If this scenario comes to pass, it will further shift wealth from a large pool of workers to a small group of investors and highly skilled professionals.
Other economists, including Nobel Prize laureates, have in recent weeks published articles in their own areas of expertise about the dysfunction that made it possible for most of the growth of the past two decades to be funneled to the top 10% (or less) of the population, while everyone else remained in place, at best.
Even U.S. President Barack Obama, who is not in Davos this week, recently said he would devote the rest of his term to closing income gaps and broadening opportunities for the poor. That’s a major commitment from a president who cannot be elected to a third term and therefore has no need to spout populist rhetoric he doesn’t believe.
Presumably, because Israel seems to have more pressing problems income inequality has not been taken to heart here as in other Western countries. Obama spoke about issues that Israelis can relate to – trying to make ends meet, paying the mortgage, ensuring livable pensions, being able to help one’s children. All that was lacking in Obama’s speech was talk of the cost of living, but in America almost everything is much cheaper than in Israel – even the hummus from Israeli companies.
Nearly all the problems and risks that concern the average Israeli are pocketbook issues that go beyond the individual. High housing prices, for example, funnels capital to those who own land and properties, at the expense of everyone else. Food is expensive here because of the lack of competition and the endless barriers to cheaper imports, all of which increases the profits of the handful of big players.
The issue of inequality raises a number of socioeconomic questions in principle. At what stage will the public no longer tolerate these widening disparities? Will the public demand a cap on wealth accumulation, for example through higher income and inheritance taxes? Will the public demand that a distinction be made between individuals whose wealth was the product of their own talents and those who amassed it through monopolistic control and the other tricks involved in feeding at the public trough?

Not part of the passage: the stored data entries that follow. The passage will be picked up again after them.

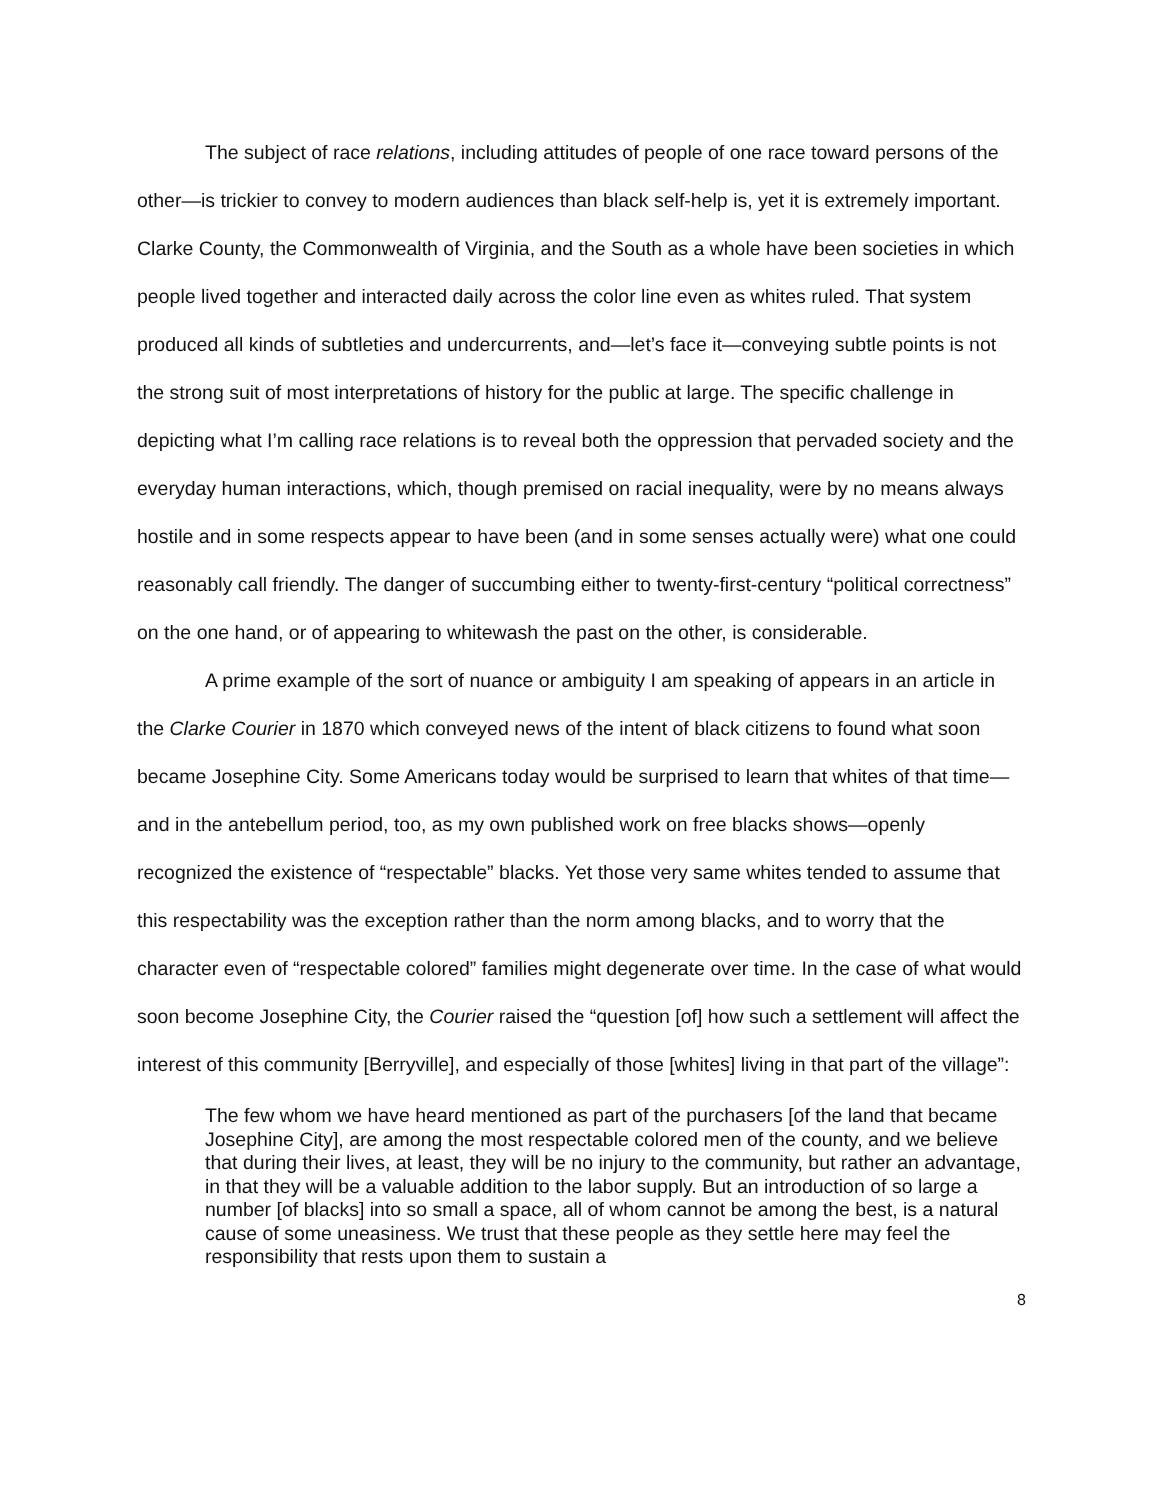The subject of race relations, including attitudes of people of one race toward persons of the other—is trickier to convey to modern audiences than black self-help is, yet it is extremely important. Clarke County, the Commonwealth of Virginia, and the South as a whole have been societies in which people lived together and interacted daily across the color line even as whites ruled. That system produced all kinds of subtleties and undercurrents, and—let’s face it—conveying subtle points is not the strong suit of most interpretations of history for the public at large. The specific challenge in depicting what I’m calling race relations is to reveal both the oppression that pervaded society and the everyday human interactions, which, though premised on racial inequality, were by no means always hostile and in some respects appear to have been (and in some senses actually were) what one could reasonably call friendly. The danger of succumbing either to twenty-first-century “political correctness” on the one hand, or of appearing to whitewash the past on the other, is considerable.
A prime example of the sort of nuance or ambiguity I am speaking of appears in an article in the Clarke Courier in 1870 which conveyed news of the intent of black citizens to found what soon became Josephine City. Some Americans today would be surprised to learn that whites of that time—and in the antebellum period, too, as my own published work on free blacks shows—openly recognized the existence of “respectable” blacks. Yet those very same whites tended to assume that this respectability was the exception rather than the norm among blacks, and to worry that the character even of “respectable colored” families might degenerate over time. In the case of what would soon become Josephine City, the Courier raised the “question [of] how such a settlement will affect the interest of this community [Berryville], and especially of those [whites] living in that part of the village”:
The few whom we have heard mentioned as part of the purchasers [of the land that became Josephine City], are among the most respectable colored men of the county, and we believe that during their lives, at least, they will be no injury to the community, but rather an advantage, in that they will be a valuable addition to the labor supply. But an introduction of so large a number [of blacks] into so small a space, all of whom cannot be among the best, is a natural cause of some uneasiness. We trust that these people as they settle here may feel the responsibility that rests upon them to sustain a
8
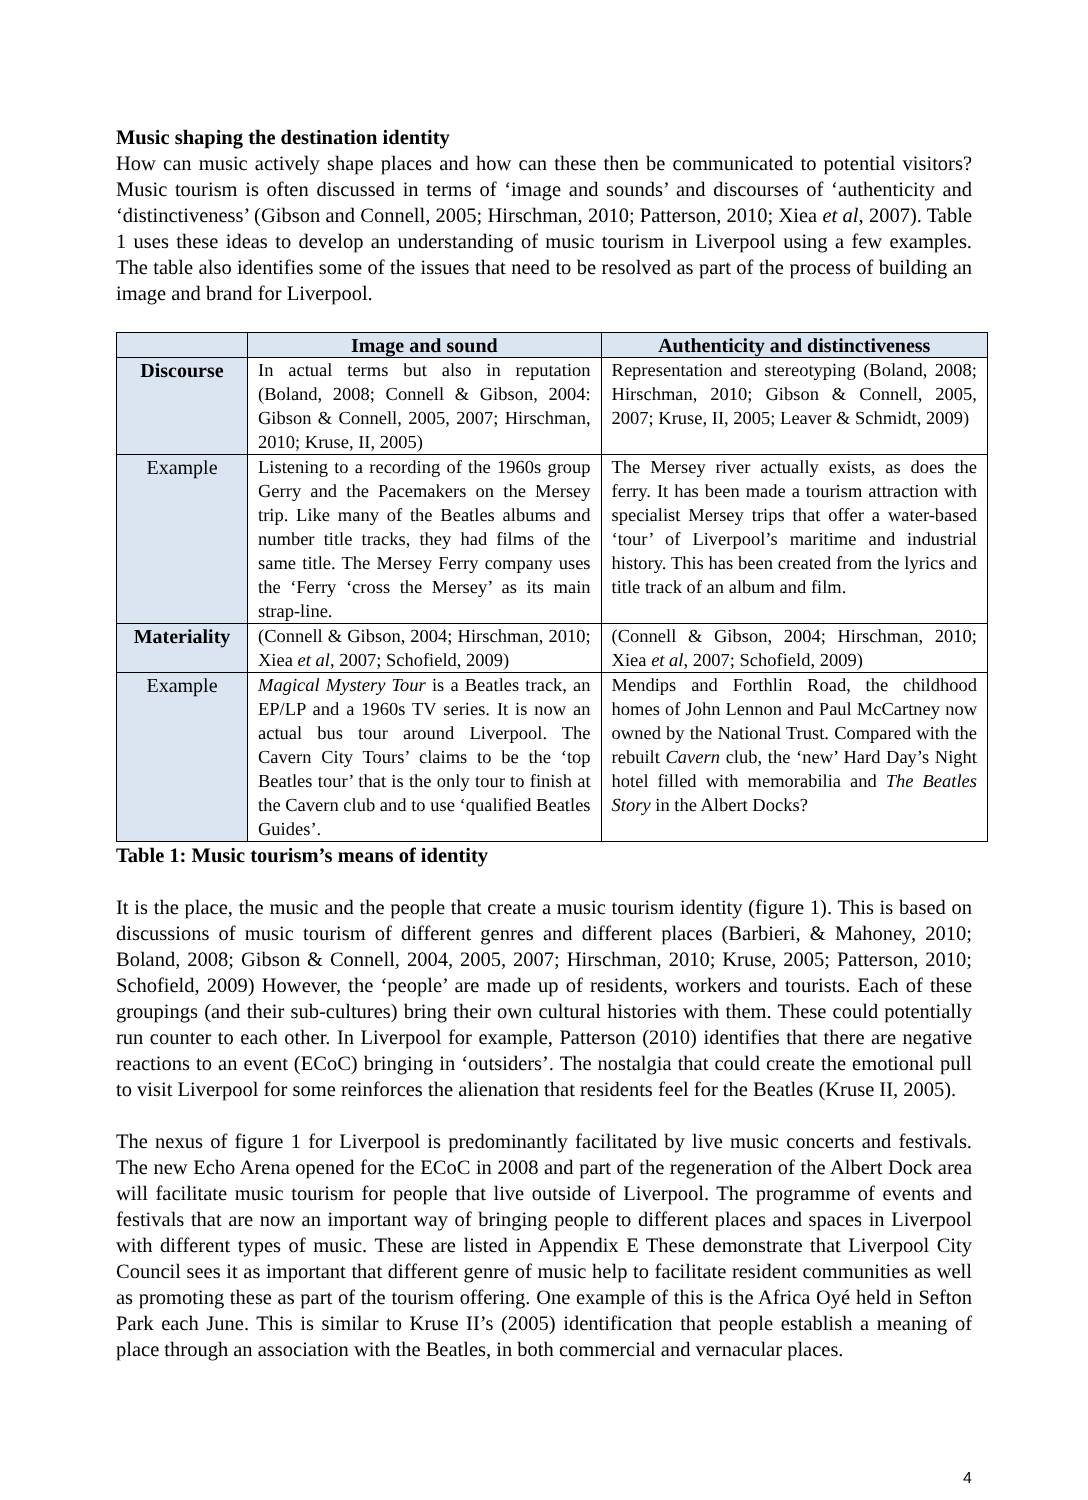Music shaping the destination identity
How can music actively shape places and how can these then be communicated to potential visitors? Music tourism is often discussed in terms of ‘image and sounds’ and discourses of ‘authenticity and ‘distinctiveness’ (Gibson and Connell, 2005; Hirschman, 2010; Patterson, 2010; Xiea et al, 2007). Table 1 uses these ideas to develop an understanding of music tourism in Liverpool using a few examples. The table also identifies some of the issues that need to be resolved as part of the process of building an image and brand for Liverpool.
| | Image and sound | Authenticity and distinctiveness |
| --- | --- | --- |
| Discourse | In actual terms but also in reputation (Boland, 2008; Connell & Gibson, 2004: Gibson & Connell, 2005, 2007; Hirschman, 2010; Kruse, II, 2005) | Representation and stereotyping (Boland, 2008; Hirschman, 2010; Gibson & Connell, 2005, 2007; Kruse, II, 2005; Leaver & Schmidt, 2009) |
| Example | Listening to a recording of the 1960s group Gerry and the Pacemakers on the Mersey trip. Like many of the Beatles albums and number title tracks, they had films of the same title. The Mersey Ferry company uses the ‘Ferry ‘cross the Mersey’ as its main strap-line. | The Mersey river actually exists, as does the ferry. It has been made a tourism attraction with specialist Mersey trips that offer a water-based ‘tour’ of Liverpool’s maritime and industrial history. This has been created from the lyrics and title track of an album and film. |
| Materiality | (Connell & Gibson, 2004; Hirschman, 2010; Xiea et al , 2007; Schofield, 2009) | (Connell & Gibson, 2004; Hirschman, 2010; Xiea et al , 2007; Schofield, 2009) |
| Example | Magical Mystery Tour is a Beatles track, an EP/LP and a 1960s TV series. It is now an actual bus tour around Liverpool. The Cavern City Tours’ claims to be the ‘top Beatles tour’ that is the only tour to finish at the Cavern club and to use ‘qualified Beatles Guides’. | Mendips and Forthlin Road, the childhood homes of John Lennon and Paul McCartney now owned by the National Trust. Compared with the rebuilt Cavern club, the ‘new’ Hard Day’s Night hotel filled with memorabilia and The Beatles Story in the Albert Docks? |
Table 1: Music tourism’s means of identity
It is the place, the music and the people that create a music tourism identity (figure 1). This is based on discussions of music tourism of different genres and different places (Barbieri, & Mahoney, 2010; Boland, 2008; Gibson & Connell, 2004, 2005, 2007; Hirschman, 2010; Kruse, 2005; Patterson, 2010; Schofield, 2009) However, the ‘people’ are made up of residents, workers and tourists. Each of these groupings (and their sub-cultures) bring their own cultural histories with them. These could potentially run counter to each other. In Liverpool for example, Patterson (2010) identifies that there are negative reactions to an event (ECoC) bringing in ‘outsiders’. The nostalgia that could create the emotional pull to visit Liverpool for some reinforces the alienation that residents feel for the Beatles (Kruse II, 2005).
The nexus of figure 1 for Liverpool is predominantly facilitated by live music concerts and festivals. The new Echo Arena opened for the ECoC in 2008 and part of the regeneration of the Albert Dock area will facilitate music tourism for people that live outside of Liverpool. The programme of events and festivals that are now an important way of bringing people to different places and spaces in Liverpool with different types of music. These are listed in Appendix E These demonstrate that Liverpool City Council sees it as important that different genre of music help to facilitate resident communities as well as promoting these as part of the tourism offering. One example of this is the Africa Oyé held in Sefton Park each June. This is similar to Kruse II’s (2005) identification that people establish a meaning of place through an association with the Beatles, in both commercial and vernacular places.
4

Will public frustration in Israel over inequality burst forth again with greater force, requiring politicians to institute reforms instead of giving in to interest groups and party central committees, as in the past? Will Israelis come to recognize that the “club” that controls broad segments of the economy, in both the private and public sectors, is profiting from a system that it built rather than from any added value it has created?
For those who are profiting from the current arrangement, the most effective way to deal with critics is to divert the discussion away from practicalities and into economic philosophy. “Do we want to punish success and chase away talent?” they will ask. “Do we want to encourage dependence and laziness?” The response is “Of course not.” And if that’s true, the corollary is that the existing order should not be changed.
Such an approach works fairly well on the Israeli public, as does the argument that we are currently preoccupied with matters of survival and defense and don’t have the luxury to carry out social experiments. In the rest of the democratic world, people now recognize that the current system is excluding too many people from the cycle of growth; that too large a piece of the economic pie is going to too few individuals; and that the system needs to be revised. Even the world’s leaders and those in the top 1% recognize the current trend, which is something that still cannot be said about the Israeli public and most of the politicians in this country.